In the review page for the article on multi-layer fusion 3D object detection, on what date was the submission received?

→ **Document segment**
────────────────

Multi-Layer Fusion 3D Object Detection via Lidar Point Cloud and Camera Image

Appl. Sci. 2024, 14(4), 1348; https://doi.org/10.3390/app14041348
by Yuhao Guo and Hui Hu *
Reviewer 1:
Reviewer 2: Anonymous
Appl. Sci. 2024, 14(4), 1348; https://doi.org/10.3390/app14041348
Submission received: 26 December 2023 / Revised: 24 January 2024 / Accepted: 31 January 2024 / Published: 6 February 2024
(This article belongs to the Topic Artificial Intelligence Models, Tools and Applications)

Round 1

Reviewer 1 Report

Comments and Suggestions for Authors

The language of this manuscript is fine.

────────────────

→ **Supplied information**

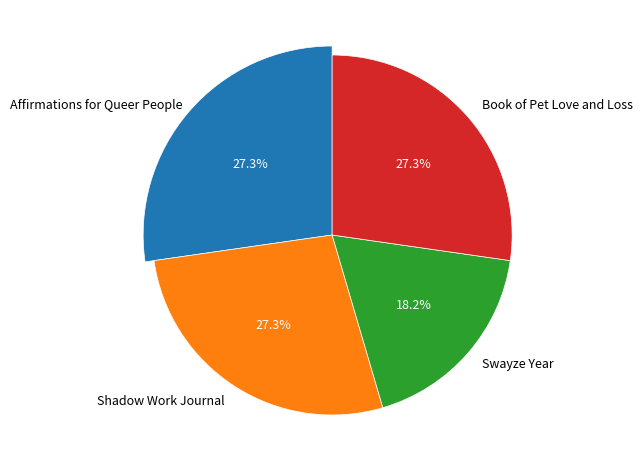

To the nearest percent, what portion does Book of Pet Love and Loss represent?

27%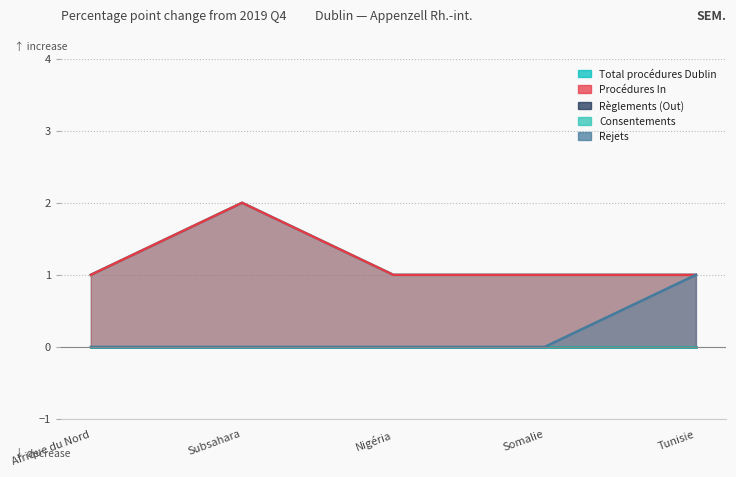

Which has a higher value, Afrique du Nord or Somalie?

Afrique du Nord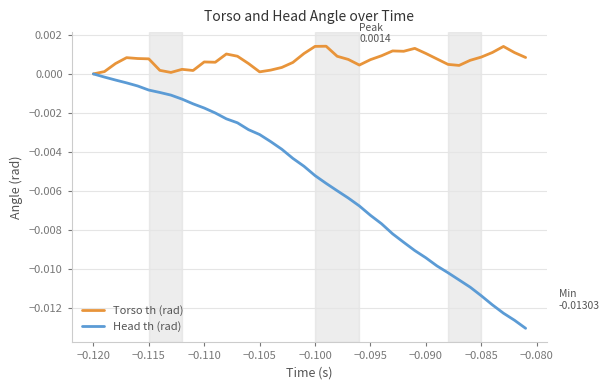

In Torso th (rad), how many points are higher than both neighbors (excluding endpoints)?

8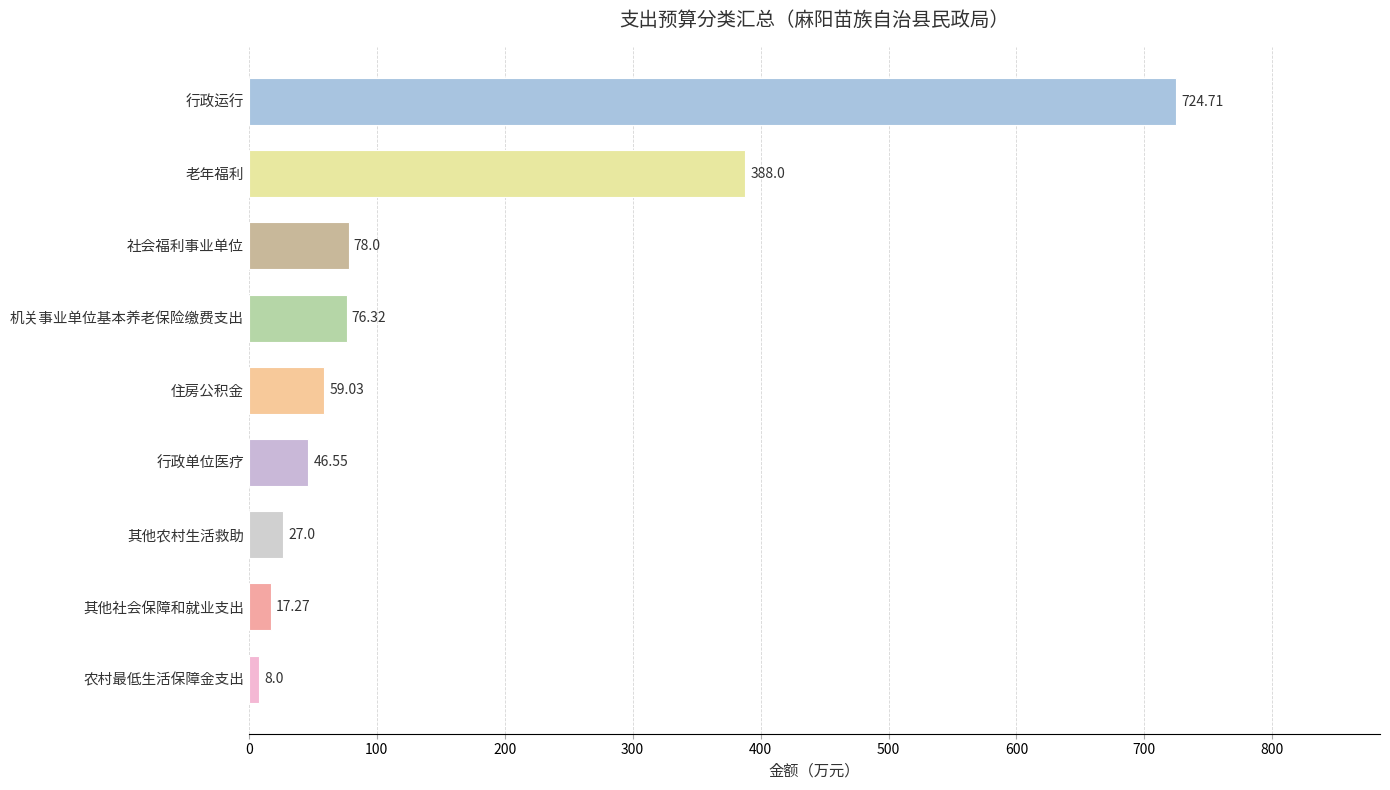

What is the sum of all values?

1424.9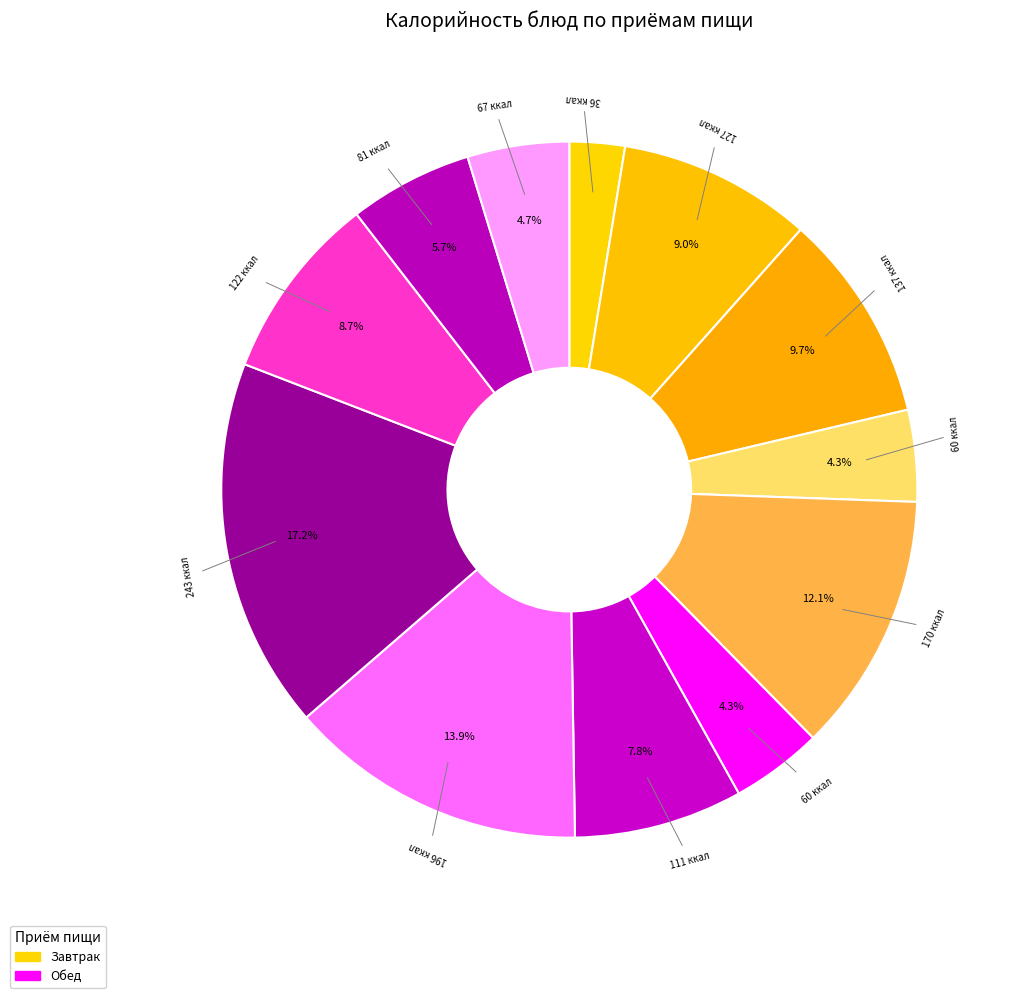

Rank the categories by value from lowest to highest.

салат из белокочанной капусты с морковью, чай с сахаром, салат степной, хлеб ржано пшенничный, хлеб пшенничный (обед), солянка по домашнему, компот из изюма +С витамин, рыба запеченая под молочным соусом, пюре картофельное с м/сливочным, хлеб пшенничный (завтрак), тефтели тушеные в соусе, пюре из бобовых с маслом растит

────────────────

→ **Final answer**
26 December 2023